▸ **Texto de apoio**:
--------------------

O Estudante de Praga (Paul Wegener, 1913)

A essência de Poe no cinema mudo alemão

Por Carine Lorensi *

“Não sou Deus, nem posso ser o Demônio, mas com desprezo, pronuncio o teu próprio nome. Porque em qualquer lugar, você será também eu.”

O cinema se relaciona à literatura com o intuito de registrar o texto literário no modelo da representação visual e/ou sonora, fazendo com que se estabeleçam pontos de encontro entre as duas artes. Por essa e outras razões é que ao longo do tempo diversas obras literárias serviram como base para o cinema, ganhando versões e até mesmo recriações de seus roteiristas e cineastas.

--------------------

▸ **O que se pede**:
Liste todas as pessoas mencionadas por sobrenome no texto sobre O Estudante de Praga.

▸ **Material fornecido**:
--------------------

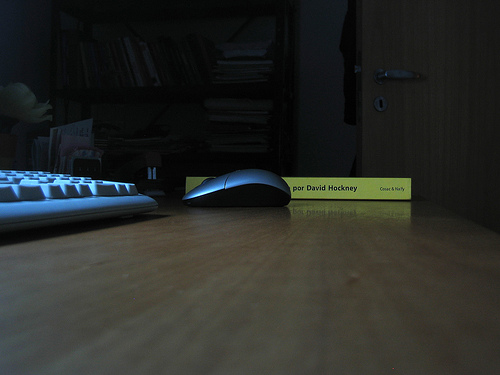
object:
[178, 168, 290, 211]
mouse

--------------------

▸ **Resolução**:
Paul Wegener, Poe e Carine Lorensi.